O novo ministro Nogueira

Inês Teotónio Pereira
online 2016.01.12
Não é para todos: ser ministro da Educação e ser elogiado por Mário Nogueira é o mesmo que ser Jorge Jesus e ter o Pedro Guerra como fã.
Finalmente temos um ministro da Educação verdadeiramente socialista. Um ministro que num mero comunicado lacónico acaba de forma lapidar com os exames do 4.o, 6.o e até os exames de inglês do 9.o ano, que iam começar este ano. Um ministro que literalmente não dá cavaco a ninguém. Sim, porque acabar com os exames do 4.o é para meninos, para socialistas de meia-tigela, do centrão; já acabar com os do 6.o e conseguir arranjar um novo exame de Expressões – sim, Expressões – é de homem, é coisa de gente crescida, própria de políticos de referência, de estadistas, vá. Pois este fim de semana percebemos que o novo ministro da Educação não é nenhum menino de coro que foi teletransportado de um laboratório científico para a 5 de Outubro sem saber o que é um ciclo ou uma meta curricular. Nada disso, o novo ministro da Educação é um ministro socialista daqueles que já não se fazem: experiente, conhecedor, que rasga a direito, que não quer saber dos chatos do Conselho Nacional de Educação, que não quer saber de conversas com a chata da sociedade civil ou de debates com os chatos do parlamento. Ele vai direto ao assunto, com a convicção e a audácia dos grandes homens. Um homem com ideias sólidas sobre a estabilidade do sistema, com uma visão – uma visão para as Expressões, por exemplo.

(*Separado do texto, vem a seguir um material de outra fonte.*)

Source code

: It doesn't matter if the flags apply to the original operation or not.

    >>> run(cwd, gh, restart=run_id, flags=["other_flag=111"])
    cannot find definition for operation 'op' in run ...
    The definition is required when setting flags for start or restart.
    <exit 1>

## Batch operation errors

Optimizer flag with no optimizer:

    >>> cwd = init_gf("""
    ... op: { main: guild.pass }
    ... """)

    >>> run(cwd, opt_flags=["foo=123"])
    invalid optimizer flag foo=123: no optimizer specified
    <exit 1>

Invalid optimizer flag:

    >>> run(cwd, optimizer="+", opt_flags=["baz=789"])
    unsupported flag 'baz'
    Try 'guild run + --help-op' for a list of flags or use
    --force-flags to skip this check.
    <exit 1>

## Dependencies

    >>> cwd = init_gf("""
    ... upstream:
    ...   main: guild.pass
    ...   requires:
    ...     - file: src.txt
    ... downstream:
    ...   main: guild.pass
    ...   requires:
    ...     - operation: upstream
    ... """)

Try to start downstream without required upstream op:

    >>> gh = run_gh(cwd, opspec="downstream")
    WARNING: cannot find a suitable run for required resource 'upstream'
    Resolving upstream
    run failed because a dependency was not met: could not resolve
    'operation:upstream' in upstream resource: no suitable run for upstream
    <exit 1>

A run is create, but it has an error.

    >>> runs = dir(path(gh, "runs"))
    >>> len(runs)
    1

E prova disto é que décadas e décadas após Abril temos finalmente um ministro que é elogiado pela FENPROF. Pois se eu mandasse diria que, além dos DD de Abril, acrescentaria um E finalmente conquistado: o E de elogio de Mário Nogueira. Não é para todos: ser ministro da Educação e ser elogiado por Mário Nogueira é o mesmo que ser Jorge Jesus e ter o Pedro Guerra como fã. Para isso é preciso ser verdadeiramente magnânimo, pensar grande, ser radical, arrojado, ser, enfim, um ministro sem medo. Alguém que não precisa de avaliações externas para avaliar o sistema – ele afere tudo –; alguém que não precisa de pensar nem de conversar – ele faz –; um ministro que sabe que é Mário Nogueira quem mais ordena, que o reconhece como o grande educador nacional e como o verdadeiro dono disto tudo. Temos finalmente um ministro do sistema, daqueles que podem forrar as paredes da 5 de Outubro que ninguém perceberia a diferença entre o papel de parede e o ministro.

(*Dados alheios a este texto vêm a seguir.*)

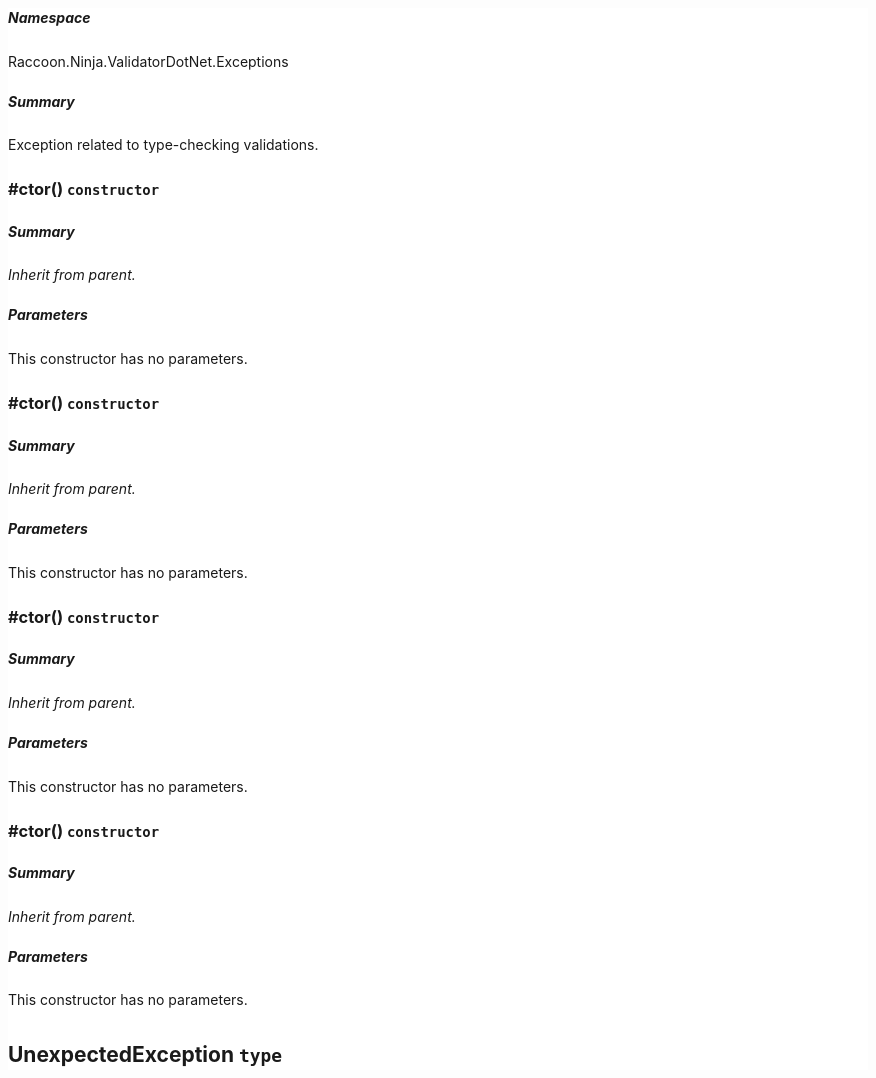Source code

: ##### Namespace

Raccoon.Ninja.ValidatorDotNet.Exceptions

##### Summary

Exception related to type-checking validations.

<a name='M-Raccoon-Ninja-ValidatorDotNet-Exceptions-TypingException-#ctor-System-String-'></a>
### #ctor() `constructor`

##### Summary

*Inherit from parent.*

##### Parameters

This constructor has no parameters.

<a name='M-Raccoon-Ninja-ValidatorDotNet-Exceptions-TypingException-#ctor-System-String,System-Exception-'></a>
### #ctor() `constructor`

##### Summary

*Inherit from parent.*

##### Parameters

This constructor has no parameters.

<a name='M-Raccoon-Ninja-ValidatorDotNet-Exceptions-TypingException-#ctor-System-Exception-'></a>
### #ctor() `constructor`

##### Summary

*Inherit from parent.*

##### Parameters

This constructor has no parameters.

<a name='M-Raccoon-Ninja-ValidatorDotNet-Exceptions-TypingException-#ctor-System-Runtime-Serialization-SerializationInfo,System-Runtime-Serialization-StreamingContext-'></a>
### #ctor() `constructor`

##### Summary

*Inherit from parent.*

##### Parameters

This constructor has no parameters.

<a name='T-Raccoon-Ninja-ValidatorDotNet-Exceptions-UnexpectedException'></a>
## UnexpectedException `type`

Dá pena, eu sei, alguma nostalgia até: estávamos todos habituados a ministros da Educação que mobilizavam os sindicatos, inspiravam a criatividade nos insultos, motivavam greves, davam mote à agitação, irritavam o PCP. E agora? Agora acabou tudo. Quem é que vai fazer greve? As escolas vão abrir todos os dias? Os professores não vão mais para a rua? E o PCP vai fazer o quê, se já nem o ministro dos Transportes chateia, meu Deus? Quem vai pedir a demissão do ministro da Educação? Acabar assim com tradições de vidas não se faz. Faz parte das funções de um ministro da Educação enervar Nogueira e companhia, assim como se espera que o sol nasça todos os dias. Mas este novo ministro, em vez de ir à Nazaré surfar uma onda gigante, resolveu ser radical no governo, desprezar todo o esforço feito durante anos por figuras da esquerda à direita a enervar Mário Nogueira e acabar nos braços da FENPROF. Não há respeito pelas figuras da esquerda à direita, está visto. Agora só falta decretar o fim das escolas privadas, o fim dos contratos de associação, alterar a contratação de professores de forma que o sistema fique com um professor por aluno e anunciar o fim das notas e das avaliações, pois aferir é o que está a dar e as crianças e os médicos deviam rir mais. Enfim, alguém sabe como se organizam manifestações contra sindicatos?